Saturday, January 15, 2011
Joseph J. Kockelmans on Daseinsanalysis.
Textbooks of general psychiatry often still begin with a careful description of the disturbances of drives, emotions, feelings, perceptions, memories, or thoughts and, then, try to develop descriptions of the typical kinds of diseases on the basis of these 'symptoms'. If certain disturbances in perception, manner of thinking, emotions, or feelings can be established in a patient, one may then conclude that the patient is a schizophrenic, manic, or hysteric. Finally, one tried to relate the symptoms to some kind of malfunctioning of the human body, the brain, the nervous system, certain glands, etc. Yet it will be obvious that such an 'explanation', however important within certain limits, is totally irrelevant to the question of precisely how certain emotions and feelings, ideas, illusions, hallucinations, etc., are to be related to these alleged organic disturbances. Furthermore, it is certain also that there are some mental disturbances which are not to be related to any organic malfunctions.

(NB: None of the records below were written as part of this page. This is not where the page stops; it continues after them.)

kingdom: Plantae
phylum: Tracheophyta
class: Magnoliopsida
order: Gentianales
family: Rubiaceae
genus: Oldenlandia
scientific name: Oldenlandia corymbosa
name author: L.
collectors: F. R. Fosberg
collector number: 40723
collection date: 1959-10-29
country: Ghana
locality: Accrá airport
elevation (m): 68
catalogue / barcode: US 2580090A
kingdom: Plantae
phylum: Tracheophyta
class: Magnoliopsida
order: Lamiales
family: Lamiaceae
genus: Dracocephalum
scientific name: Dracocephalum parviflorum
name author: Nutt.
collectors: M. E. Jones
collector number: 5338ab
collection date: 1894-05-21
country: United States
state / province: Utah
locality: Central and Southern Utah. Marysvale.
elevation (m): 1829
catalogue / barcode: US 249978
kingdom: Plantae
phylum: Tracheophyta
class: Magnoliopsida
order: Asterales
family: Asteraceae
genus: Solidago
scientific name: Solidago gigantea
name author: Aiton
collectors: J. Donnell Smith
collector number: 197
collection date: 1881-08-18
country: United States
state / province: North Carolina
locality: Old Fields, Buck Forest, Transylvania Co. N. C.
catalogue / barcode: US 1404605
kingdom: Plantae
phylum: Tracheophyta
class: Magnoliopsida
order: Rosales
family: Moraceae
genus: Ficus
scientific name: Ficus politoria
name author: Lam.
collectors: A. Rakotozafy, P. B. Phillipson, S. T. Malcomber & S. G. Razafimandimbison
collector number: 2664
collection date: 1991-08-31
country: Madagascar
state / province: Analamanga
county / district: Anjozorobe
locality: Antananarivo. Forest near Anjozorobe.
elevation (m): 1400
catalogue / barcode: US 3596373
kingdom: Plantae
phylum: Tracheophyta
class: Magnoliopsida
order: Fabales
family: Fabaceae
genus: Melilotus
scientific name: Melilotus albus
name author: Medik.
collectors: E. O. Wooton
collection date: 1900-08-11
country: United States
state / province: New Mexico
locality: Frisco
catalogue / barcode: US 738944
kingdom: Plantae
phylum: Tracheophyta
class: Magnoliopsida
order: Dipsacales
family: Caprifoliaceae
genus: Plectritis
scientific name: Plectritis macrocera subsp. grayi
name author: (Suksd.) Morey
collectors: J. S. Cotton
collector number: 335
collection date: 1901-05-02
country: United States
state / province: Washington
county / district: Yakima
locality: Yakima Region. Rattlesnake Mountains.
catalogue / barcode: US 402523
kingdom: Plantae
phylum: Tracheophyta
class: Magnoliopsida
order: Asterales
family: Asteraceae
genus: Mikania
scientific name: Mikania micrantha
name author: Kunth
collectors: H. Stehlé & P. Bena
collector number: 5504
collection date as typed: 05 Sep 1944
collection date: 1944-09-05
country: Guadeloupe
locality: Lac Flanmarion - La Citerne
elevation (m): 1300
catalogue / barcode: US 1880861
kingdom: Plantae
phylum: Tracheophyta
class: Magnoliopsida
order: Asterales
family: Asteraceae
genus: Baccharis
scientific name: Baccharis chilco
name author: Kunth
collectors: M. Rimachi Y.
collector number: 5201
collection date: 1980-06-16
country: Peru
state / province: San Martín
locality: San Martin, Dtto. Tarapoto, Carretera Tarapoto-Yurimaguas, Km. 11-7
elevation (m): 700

Daseinsanalysis does not question the relevance and validity of research in biology, physiology, and neurology for psychiatry. It merely claims that the human reality cannot be understood in this manner and that for that reason psychic and mental illness cannot be understood merely from the viewpoint of disturbances in man's functions. By conceiving of man in terms of transcendence, Daseinsanalysis is capable of explaining all symptoms of psychic and mental illness as flowing from the typical manner in which each patient relates to his world.

P. 26
Kockelmans, despite his numerous publications, does not rank high on my list of MH interpreters. I find him satisfied with simply repeating MH as if jargon.

But if Daseinanalysis only offers an alternative theoretical interpretation of human behavior, then its usefulness is limited to explaining MH by way of comparison and contrast. Not an unimportant contribution to those of us still struggling to comprehend MH, to be sure. Yet if anyone did 'poetic' therapy, was it not Freud?